Chhattapur was the afternoon’s first destination, where we got to see many different temples and even a massive statue of the monkey God Hanuman.  We then visited one of Delhi’s many gardens and finished the afternoon off with a trip to another local market. Throughout the day we got to sample some authentic Aloo Paratta, an Indian dish made of flour, water, potato and spices, the verdict was…… delicious!
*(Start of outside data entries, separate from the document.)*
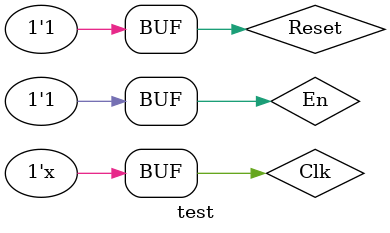
<source format=v>
`timescale 1ns / 1ps


module test;

	// Inputs
	reg Clk;
	reg Reset;
	reg En;

	// Outputs
	wire [2:0] Output;
	wire Overflow;

	// Instantiate the Unit Under Test (UUT)
	gray uut (
		.Clk(Clk), 
		.Reset(Reset), 
		.En(En), 
		.Output(Output), 
		.Overflow(Overflow)
	);

	initial begin
		// Initialize Inputs
		Clk = 0;
		Reset = 0;
		En = 0;

		// Wait 100 ns for global reset to finish
		#100;
       En=1;
		 #20 Reset = 1;
		 #10 Reset = 0;
		 #100 Reset = 1;
		// Add stimulus here

	end
     always #5 Clk=~Clk; 
endmodule


</source>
Pigs, cows, dogs, goats wearing coats and chickens were just a few of the animals we saw on our way to Dakshinpuri this morning.  Today we visited the third of our link schools and received another fabulous welcome.  As our car pulled up to the front of the school all of the children were ready to greet us with songs, marigold garlands and beautiful hand-made cards.  Out of the three schools this one is the smallest with only 200 children and is in a less affluent area.  The school itself is very small with the children having to sit three to a desk.  However this does not affect their enthusiasm and they clearly have a passion for learning.  As we walked around the school, the children and staff were keen to show us their work and ask us questions about the way in which we teach in England.  We then got to teach two different classes giving the Indian teachers the opportunity to learn from us.  Towards the end of our visit we got to watch some of the children practising for their sports meet on Friday, which involved the children racing down the streets outside of the school, dodging stray cows along the way.
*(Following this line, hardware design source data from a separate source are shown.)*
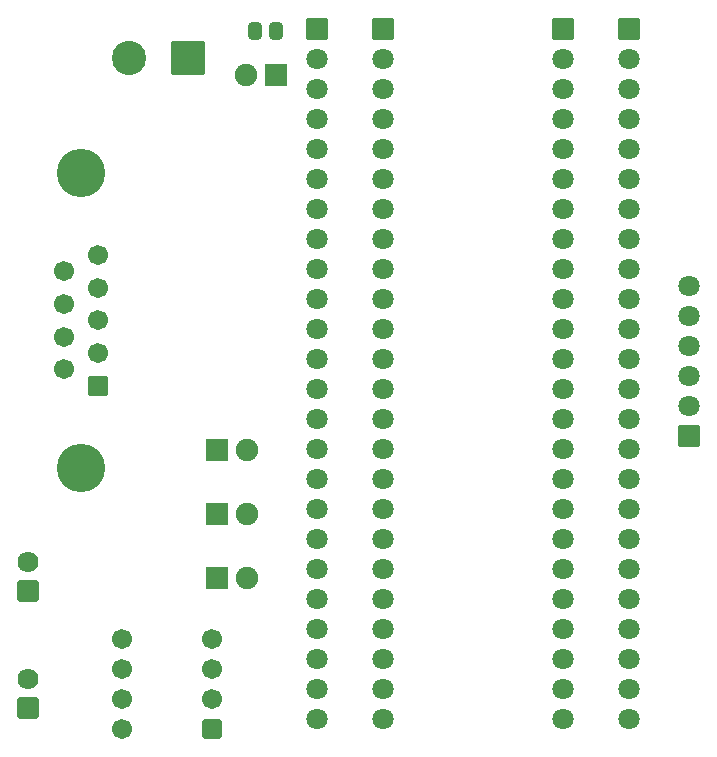
<source format=gbr>
%TF.GenerationSoftware,KiCad,Pcbnew,9.0.5*%
%TF.CreationDate,2025-10-05T13:45:15-05:00*%
%TF.ProjectId,ATO-Encoder-PCB,41544f2d-456e-4636-9f64-65722d504342,rev?*%
%TF.SameCoordinates,Original*%
%TF.FileFunction,Soldermask,Top*%
%TF.FilePolarity,Negative*%
%FSLAX46Y46*%
G04 Gerber Fmt 4.6, Leading zero omitted, Abs format (unit mm)*
G04 Created by KiCad (PCBNEW 9.0.5) date 2025-10-05 13:45:15*
%MOMM*%
%LPD*%
G01*
G04 APERTURE LIST*
G04 Aperture macros list*
%AMRoundRect*
0 Rectangle with rounded corners*
0 $1 Rounding radius*
0 $2 $3 $4 $5 $6 $7 $8 $9 X,Y pos of 4 corners*
0 Add a 4 corners polygon primitive as box body*
4,1,4,$2,$3,$4,$5,$6,$7,$8,$9,$2,$3,0*
0 Add four circle primitives for the rounded corners*
1,1,$1+$1,$2,$3*
1,1,$1+$1,$4,$5*
1,1,$1+$1,$6,$7*
1,1,$1+$1,$8,$9*
0 Add four rect primitives between the rounded corners*
20,1,$1+$1,$2,$3,$4,$5,0*
20,1,$1+$1,$4,$5,$6,$7,0*
20,1,$1+$1,$6,$7,$8,$9,0*
20,1,$1+$1,$8,$9,$2,$3,0*%
G04 Aperture macros list end*
%ADD10RoundRect,0.050800X0.900000X0.900000X-0.900000X0.900000X-0.900000X-0.900000X0.900000X-0.900000X0*%
%ADD11C,1.901600*%
%ADD12RoundRect,0.050800X-0.900000X-0.900000X0.900000X-0.900000X0.900000X0.900000X-0.900000X0.900000X0*%
%ADD13RoundRect,0.274780X-0.288520X-0.476020X0.288520X-0.476020X0.288520X0.476020X-0.288520X0.476020X0*%
%ADD14RoundRect,0.259072X1.191728X1.191728X-1.191728X1.191728X-1.191728X-1.191728X1.191728X-1.191728X0*%
%ADD15C,2.901600*%
%ADD16RoundRect,0.265875X0.584925X0.584925X-0.584925X0.584925X-0.584925X-0.584925X0.584925X-0.584925X0*%
%ADD17C,1.701600*%
%ADD18RoundRect,0.102000X-0.787500X0.787500X-0.787500X-0.787500X0.787500X-0.787500X0.787500X0.787500X0*%
%ADD19C,1.779000*%
%ADD20C,1.801600*%
%ADD21RoundRect,0.050800X-0.850000X-0.850000X0.850000X-0.850000X0.850000X0.850000X-0.850000X0.850000X0*%
%ADD22RoundRect,0.050800X0.850000X0.850000X-0.850000X0.850000X-0.850000X-0.850000X0.850000X-0.850000X0*%
%ADD23RoundRect,0.050800X-0.800000X0.800000X-0.800000X-0.800000X0.800000X-0.800000X0.800000X0.800000X0*%
%ADD24C,4.101600*%
G04 APERTURE END LIST*
D10*
%TO.C,D4*%
X155526326Y-56729615D03*
D11*
X152986326Y-56729615D03*
%TD*%
D12*
%TO.C,D3*%
X150450996Y-99271292D03*
D11*
X152990996Y-99271292D03*
%TD*%
D12*
%TO.C,D2*%
X150450996Y-93871292D03*
D11*
X152990996Y-93871292D03*
%TD*%
D12*
%TO.C,D1*%
X150450996Y-88471292D03*
D11*
X152990996Y-88471292D03*
%TD*%
D13*
%TO.C,R10*%
X153675000Y-53000000D03*
X155500000Y-53000000D03*
%TD*%
D14*
%TO.C,J5*%
X147999999Y-55237433D03*
D15*
X142999999Y-55237433D03*
%TD*%
D16*
%TO.C,IC1*%
X150078300Y-112054127D03*
D17*
X150078300Y-109514127D03*
X150078300Y-106974127D03*
X150078300Y-104434127D03*
X142458300Y-104434127D03*
X142458300Y-106974127D03*
X142458300Y-109514127D03*
X142458300Y-112054127D03*
%TD*%
D18*
%TO.C,J3*%
X134453300Y-100419127D03*
D19*
X134453300Y-97919127D03*
%TD*%
D20*
%TO.C,JP1*%
X158915663Y-111177632D03*
X158915663Y-108637632D03*
X158915663Y-106097632D03*
X158915663Y-103557632D03*
X158915663Y-101017632D03*
X158915663Y-98477632D03*
X158915663Y-95937632D03*
X158915663Y-93397632D03*
X158915663Y-90857632D03*
X158915663Y-88317632D03*
X158915663Y-85777632D03*
X158915663Y-83237632D03*
X158915663Y-80697632D03*
X158915663Y-78157632D03*
X158915663Y-75617632D03*
X158915663Y-73077632D03*
X158915663Y-70537632D03*
X158915663Y-67997632D03*
X158915663Y-65457632D03*
X158915663Y-62917632D03*
X158915663Y-60377632D03*
X158915663Y-57837632D03*
X158915663Y-55297632D03*
D21*
X158915663Y-52757632D03*
%TD*%
D20*
%TO.C,JP2*%
X185412783Y-111177632D03*
X185412783Y-108637632D03*
X185412783Y-106097632D03*
X185412783Y-103557632D03*
X185412783Y-101017632D03*
X185412783Y-98477632D03*
X185412783Y-95937632D03*
X185412783Y-93397632D03*
X185412783Y-90857632D03*
X185412783Y-88317632D03*
X185412783Y-85777632D03*
X185412783Y-83237632D03*
X185412783Y-80697632D03*
X185412783Y-78157632D03*
X185412783Y-75617632D03*
X185412783Y-73077632D03*
X185412783Y-70537632D03*
X185412783Y-67997632D03*
X185412783Y-65457632D03*
X185412783Y-62917632D03*
X185412783Y-60377632D03*
X185412783Y-57837632D03*
X185412783Y-55297632D03*
D21*
X185412783Y-52757632D03*
%TD*%
D18*
%TO.C,J2*%
X134453300Y-110301627D03*
D19*
X134453300Y-107801627D03*
%TD*%
D21*
%TO.C,U$1*%
X179789223Y-52757632D03*
D20*
X179789223Y-55297632D03*
X179789223Y-57837632D03*
X179789223Y-60377632D03*
X179789223Y-62917632D03*
X179789223Y-65457632D03*
X179789223Y-67997632D03*
X179789223Y-70537632D03*
X179789223Y-73077632D03*
X179789223Y-75617632D03*
X179789223Y-78157632D03*
X179789223Y-80697632D03*
X179789223Y-83237632D03*
X179789223Y-85777632D03*
X179789223Y-88317632D03*
X179789223Y-90857632D03*
X179789223Y-93397632D03*
X179789223Y-95937632D03*
X179789223Y-98477632D03*
X179789223Y-101017632D03*
X179789223Y-103557632D03*
X179789223Y-106097632D03*
X179789223Y-108637632D03*
X179789223Y-111177632D03*
X164549223Y-111177632D03*
X164549223Y-108637632D03*
X164549223Y-106097632D03*
X164549223Y-103557632D03*
X164549223Y-101017632D03*
X164549223Y-98477632D03*
X164549223Y-95937632D03*
X164549223Y-93397632D03*
X164549223Y-90857632D03*
X164549223Y-88317632D03*
X164549223Y-85777632D03*
X164549223Y-83237632D03*
X164549223Y-80697632D03*
X164549223Y-78157632D03*
X164549223Y-75617632D03*
X164549223Y-73077632D03*
X164549223Y-70537632D03*
X164549223Y-67997632D03*
X164549223Y-65457632D03*
X164549223Y-62917632D03*
X164549223Y-60377632D03*
X164549223Y-57837632D03*
X164549223Y-55297632D03*
D21*
X164549223Y-52757632D03*
%TD*%
D20*
%TO.C,J4*%
X190483771Y-74559001D03*
X190483771Y-77099001D03*
X190483771Y-79639001D03*
X190483771Y-82179001D03*
X190483771Y-84719001D03*
D22*
X190483771Y-87259001D03*
%TD*%
D17*
%TO.C,J1*%
X137547520Y-73310021D03*
X137547520Y-76080021D03*
X137547520Y-78850021D03*
X137547520Y-81620021D03*
X140387520Y-71925021D03*
X140387520Y-74695021D03*
X140387520Y-77465021D03*
X140387520Y-80235021D03*
D23*
X140387520Y-83005021D03*
D24*
X138967520Y-89965021D03*
X138967520Y-64965021D03*
%TD*%
M02*

</source>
The president's garden was our next stop, an opportunity that is only available for people for one month of the year.  The garden was full of colour with a wide variety of plants and flowers, some with names too difficult to pronounce!  There was even a tree called a Banyam, which was a spectacular sight as its branches grew back down towards the ground and re-rooted themselves.  India Gate was our final stop of the afternoon, a giant archway built as a memorial for the Indians who have died fighting in the wars.


Madanpur Khadar

We spent the day at Madanpur Khadar, a school on the outskirts of Delhi situated in a slum area.  We met the staff and pupils, finding out how they teach the children. We were made to feel very welcome and were again greeted with a garland of marigolds and a card the children had made. The children had an assembly to start the day and did some light exercise in rows.  They stood to attention until they were dismissed to class. We observed some of the teachers and taught two classes.  
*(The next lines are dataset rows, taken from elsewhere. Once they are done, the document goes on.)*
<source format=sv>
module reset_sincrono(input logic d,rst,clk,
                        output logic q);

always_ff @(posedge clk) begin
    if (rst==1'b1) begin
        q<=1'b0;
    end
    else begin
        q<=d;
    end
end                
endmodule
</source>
In the afternoon we visited Humayun’s tomb, a smaller version of the Taj Mahal built out of red sandstone. In the evening we went to Dilly Haat, a market situated near our hotel.



The day at Jasola

This morning the alarm went off at 6:30 to be up ready to go to school for 7:30.  In India the school day starts earlier and finishes earlier due to the heat of the sun in the summer months.  When we arrived at Jasola we were greeted by Sarah, the principal of the lower school, who took us to assembly. There, we were presented with a garland of marigolds to wear around our necks as a greeting.  The children stood to attention and sang us a song.  We had a tour of the school and were surprised by its size and facilities. We taught three different classes how to use the parachute we made for them.  All of the children loved the experience and were very excited to have us there.  We then had a project meeting with the three teachers who will be visiting England in March. We were also lucky to meet Ananthi, the founder of the schools, who met us at the end of the day and joined us for an Indian lunch.  


In the afternoon we visited Old Delhi where we were guided around on a cycle rickshaw and taken through the streets to different places of interest.  One of our favourite places was the spice market which was situated high up on the rooftops.  Our day then finished with a visit to a sari stall where we bought ourselves a sari as a souvenir.